We can help. The Canadian Hard of Hearing Association (CHHA) is pleased to offer Let’s Talk, a small group speech reading and communication strategies course that helps people with hearing loss – and their families – to communicate better!
What is Speechreading
Most people with hearing loss use visual cues to help them understand the spoken word. Speechreading involves:
- Watching the lip, jaw, tongue and teeth movements of the speaker.
- Facial expressions, gestures, postures and movements which help convey speaker’s meaning.
- Knowing the topic and context.
- Good vision. With normal vision, it is possible to speechread up to twenty-four feet but five feet is the ideal distance from the speaker(s).
- Emotional resilience to stay confident and committed to good communication.
Why should I take a speechreading course?

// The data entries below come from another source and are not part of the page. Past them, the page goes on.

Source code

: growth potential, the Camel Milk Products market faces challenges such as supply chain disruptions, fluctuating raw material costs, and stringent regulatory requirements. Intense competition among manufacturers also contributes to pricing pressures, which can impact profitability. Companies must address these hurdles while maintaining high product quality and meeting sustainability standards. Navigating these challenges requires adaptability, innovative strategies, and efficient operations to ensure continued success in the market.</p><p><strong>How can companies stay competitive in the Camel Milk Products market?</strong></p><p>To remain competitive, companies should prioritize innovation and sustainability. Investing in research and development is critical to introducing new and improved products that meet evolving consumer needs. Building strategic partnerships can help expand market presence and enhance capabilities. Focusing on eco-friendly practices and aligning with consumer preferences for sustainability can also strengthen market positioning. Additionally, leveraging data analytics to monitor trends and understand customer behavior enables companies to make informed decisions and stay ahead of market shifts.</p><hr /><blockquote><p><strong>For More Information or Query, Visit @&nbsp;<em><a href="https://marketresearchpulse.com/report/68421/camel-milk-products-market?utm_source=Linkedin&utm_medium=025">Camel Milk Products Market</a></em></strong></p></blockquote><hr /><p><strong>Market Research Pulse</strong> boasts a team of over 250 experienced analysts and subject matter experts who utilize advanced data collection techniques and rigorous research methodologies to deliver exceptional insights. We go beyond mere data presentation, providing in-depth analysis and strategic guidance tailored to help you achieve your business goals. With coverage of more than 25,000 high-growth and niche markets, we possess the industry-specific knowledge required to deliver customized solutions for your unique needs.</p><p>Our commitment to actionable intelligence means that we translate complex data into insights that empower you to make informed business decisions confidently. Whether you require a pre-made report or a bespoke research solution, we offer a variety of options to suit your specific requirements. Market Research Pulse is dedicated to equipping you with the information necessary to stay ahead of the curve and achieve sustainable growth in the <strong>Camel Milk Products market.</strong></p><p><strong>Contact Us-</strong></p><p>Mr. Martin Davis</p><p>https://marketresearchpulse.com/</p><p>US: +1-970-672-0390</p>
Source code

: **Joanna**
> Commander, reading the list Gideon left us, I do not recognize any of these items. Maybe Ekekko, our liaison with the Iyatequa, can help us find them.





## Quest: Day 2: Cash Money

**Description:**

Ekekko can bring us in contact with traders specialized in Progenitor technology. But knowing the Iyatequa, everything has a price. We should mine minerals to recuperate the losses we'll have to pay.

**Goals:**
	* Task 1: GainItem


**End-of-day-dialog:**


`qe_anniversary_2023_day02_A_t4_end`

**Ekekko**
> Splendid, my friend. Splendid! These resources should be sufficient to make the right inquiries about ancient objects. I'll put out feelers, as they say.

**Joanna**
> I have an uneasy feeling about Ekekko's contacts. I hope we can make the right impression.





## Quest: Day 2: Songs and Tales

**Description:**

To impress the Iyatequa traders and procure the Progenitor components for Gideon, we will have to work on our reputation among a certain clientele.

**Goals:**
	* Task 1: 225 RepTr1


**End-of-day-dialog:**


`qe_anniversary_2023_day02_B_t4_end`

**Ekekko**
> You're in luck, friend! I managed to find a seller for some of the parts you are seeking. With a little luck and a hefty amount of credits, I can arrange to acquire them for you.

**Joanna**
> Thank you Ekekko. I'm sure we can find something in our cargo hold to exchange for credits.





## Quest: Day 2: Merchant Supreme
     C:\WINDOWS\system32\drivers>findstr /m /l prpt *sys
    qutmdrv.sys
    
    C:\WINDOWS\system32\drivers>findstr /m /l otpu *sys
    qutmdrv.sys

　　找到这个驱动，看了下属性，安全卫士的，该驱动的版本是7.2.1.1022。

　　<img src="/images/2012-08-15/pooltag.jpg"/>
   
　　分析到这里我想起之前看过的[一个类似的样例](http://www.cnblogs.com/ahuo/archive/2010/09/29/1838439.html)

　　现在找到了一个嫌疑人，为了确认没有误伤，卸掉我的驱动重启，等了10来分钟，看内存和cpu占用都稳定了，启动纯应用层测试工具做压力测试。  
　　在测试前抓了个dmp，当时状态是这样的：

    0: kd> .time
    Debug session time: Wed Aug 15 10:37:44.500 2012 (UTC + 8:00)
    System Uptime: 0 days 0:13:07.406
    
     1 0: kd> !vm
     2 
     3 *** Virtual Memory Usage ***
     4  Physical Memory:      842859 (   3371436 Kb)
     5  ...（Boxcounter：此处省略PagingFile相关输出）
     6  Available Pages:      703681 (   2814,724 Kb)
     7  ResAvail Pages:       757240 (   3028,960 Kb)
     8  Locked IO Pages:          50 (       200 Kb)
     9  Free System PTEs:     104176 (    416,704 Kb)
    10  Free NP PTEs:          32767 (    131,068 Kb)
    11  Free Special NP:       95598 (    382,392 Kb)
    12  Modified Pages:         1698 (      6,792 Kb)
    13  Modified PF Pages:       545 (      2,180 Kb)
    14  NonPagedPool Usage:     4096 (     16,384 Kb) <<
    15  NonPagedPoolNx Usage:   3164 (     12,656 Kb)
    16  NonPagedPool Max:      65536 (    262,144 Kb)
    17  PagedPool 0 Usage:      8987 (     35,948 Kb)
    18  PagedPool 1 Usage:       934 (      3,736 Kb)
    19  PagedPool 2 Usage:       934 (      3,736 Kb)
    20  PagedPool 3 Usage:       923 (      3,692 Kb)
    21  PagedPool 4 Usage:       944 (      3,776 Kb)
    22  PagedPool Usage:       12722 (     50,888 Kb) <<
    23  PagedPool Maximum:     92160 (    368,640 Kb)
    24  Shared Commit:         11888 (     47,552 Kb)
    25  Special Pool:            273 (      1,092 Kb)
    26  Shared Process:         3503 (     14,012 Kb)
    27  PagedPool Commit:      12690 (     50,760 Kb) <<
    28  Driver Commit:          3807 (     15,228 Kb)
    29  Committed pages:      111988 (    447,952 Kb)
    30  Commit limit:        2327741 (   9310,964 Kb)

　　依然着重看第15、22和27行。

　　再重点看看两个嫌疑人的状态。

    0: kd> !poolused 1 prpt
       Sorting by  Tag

- Increased understanding of hearing loss issues.
- Help hearing aids and other technology do their job.
- Develop a range of troubleshooting strategies to deal with challenging situations.
- Share ideas with other people who have hearing loss.
- Become a better communicator!
Speechreading helps put people with hearing loss back in the conversation. Good communication is vital to a good quality of life – CHHA’s Let’s Talk and Let’s Talk Some More speechreading and communication strategies courses offer many resources and the opportunity to socialize with others who are living a similar experience with hearing loss. Find out where your nearest Let’s Talk course is being offered:
If YOU have hearing loss:
- Let others know how to communicate with you; be assertive about your needs.
- Take visual clues from the speaker’s eyes, facial expressions and body language.
- Create the best possible listening environment: well-lit, no background noise, good sightlines.
- Anticipate your communication needs at gatherings, restaurants, etc.
- Ask for key words or topic changes to be written down.
- Do not bluff (pretend to understand); verify and clarify what you don’t understand.
- Take breaks – communicating with hearing loss takes a lot of energy!
When speaking with a person who has hearing loss:
- Get the person’s attention before starting to talk.
- Talk directly to the person with the light on your face.
- Keep face and mouth clear of obstructions.
- Speak clearly, at a moderate pace, with natural enunciation.
- Don’t shout.
- Facial expressions and gestures should support what you’re saying.
- Signal subject changes.
- Rephrase comments or words if necessary.
- Eliminate background noise.
- Ask the person with hearing loss what would work better.